Karen Coleman: Helmut, Dimitri, Mary -- all shackled to the sword
Spare a thought for Helmut -- a hard-working German who is padding around his Bavarian home where he's been living for the last five years. It's 6.30am and he's quietly tip-toeing about, conscious that a slight bang of the door could wake his wife and two children. The early starts don't bother Helmut. He's been doing them since he was 16 when he started his apprenticeship as a plumber. Now that he's 40, he can enjoy the trappings of his hard-earned money with his red-brick house in a respectable neighbourhood and good schools nearby.
But Helmut isn't happy. He's upset at Angela Merkel and her stooges from the Bundesbank preaching about the need for Germans to tighten their belts and pay more taxes to bail out states like Ireland and Greece.

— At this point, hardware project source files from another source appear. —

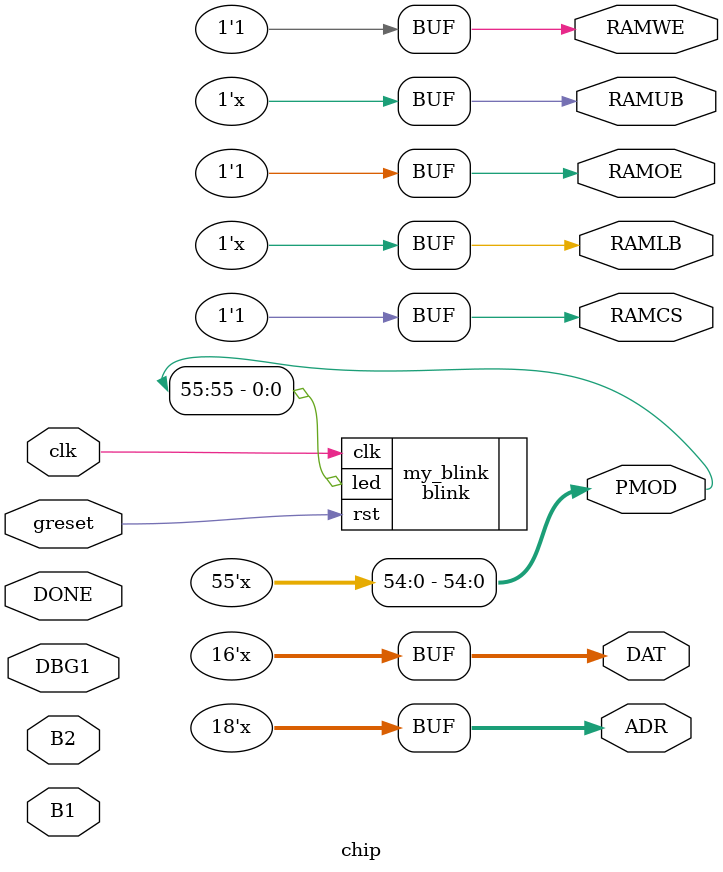
<source format=v>
/******************************************************************************
*                                                                             *
* Copyright 2016 myStorm Copyright and related                                *
* rights are licensed under the Solderpad Hardware License, Version 0.51      *
* (the “License”); you may not use this file except in compliance with        *
* the License. You may obtain a copy of the License at                        *
* http://solderpad.org/licenses/SHL-0.51. Unless required by applicable       *
* law or agreed to in writing, software, hardware and materials               *
* distributed under this License is distributed on an “AS IS” BASIS,          *
* WITHOUT WARRANTIES OR CONDITIONS OF ANY KIND, either express or             *
* implied. See the License for the specific language governing                *
* permissions and limitations under the License.                              *
*                                                                             *
******************************************************************************/
module chip (
    // 100MHz clock input
    input  clk,
    // Global internal reset connected to RTS on ch340 and also PMOD[1]
    input greset,
    // Input lines from STM32/Done can be used to signal to Ice40 logic
    input DONE, // could be used as interupt in post programming
    input DBG1, // Could be used to select coms via STM32 or RPi etc..
    // SRAM Memory lines
    output [17:0] ADR,
    output [15:0] DAT,
    output RAMOE,
    output RAMWE,
    output RAMCS,
    output RAMLB,
    output RAMUB,
    // All PMOD outputs
    output [55:0] PMOD,
    input B1,
    input B2
  );

  // SRAM signals are not use in this design, lets set them to default values
  assign ADR[17:0] = {18{1'bz}};
  assign DAT[15:0] = {16{1'bz}};
  assign RAMOE = 1'b1;
  assign RAMWE = 1'b1;
  assign RAMCS = 1'b1;
  assign RAMLB = 1'bz;
  assign RAMUB = 1'bz;


  // Set unused pmod pins to default
  assign PMOD[54:0] = {55{1'bz}};

  blink my_blink (
    .clk   (clk),
    .rst (greset),
    .led (PMOD[55])
  );

endmodule

</source>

Helmut doesn't see why Germany needs to rescue tax-dodging Greeks and profligate Paddys. He needs to keep his money himself so that his kids can go to good schools and universities. He paid his fair share of taxes all of his life. He didn't gamble on properties. He didn't buy a holiday home abroad; in fact he usually goes camping with the children in Germany every year. He doesn't care about fiscal compacts and austerity measures. He doesn't give a damn if German banks lent to Irish banks and he certainly doesn't care if the Irish economy goes bust.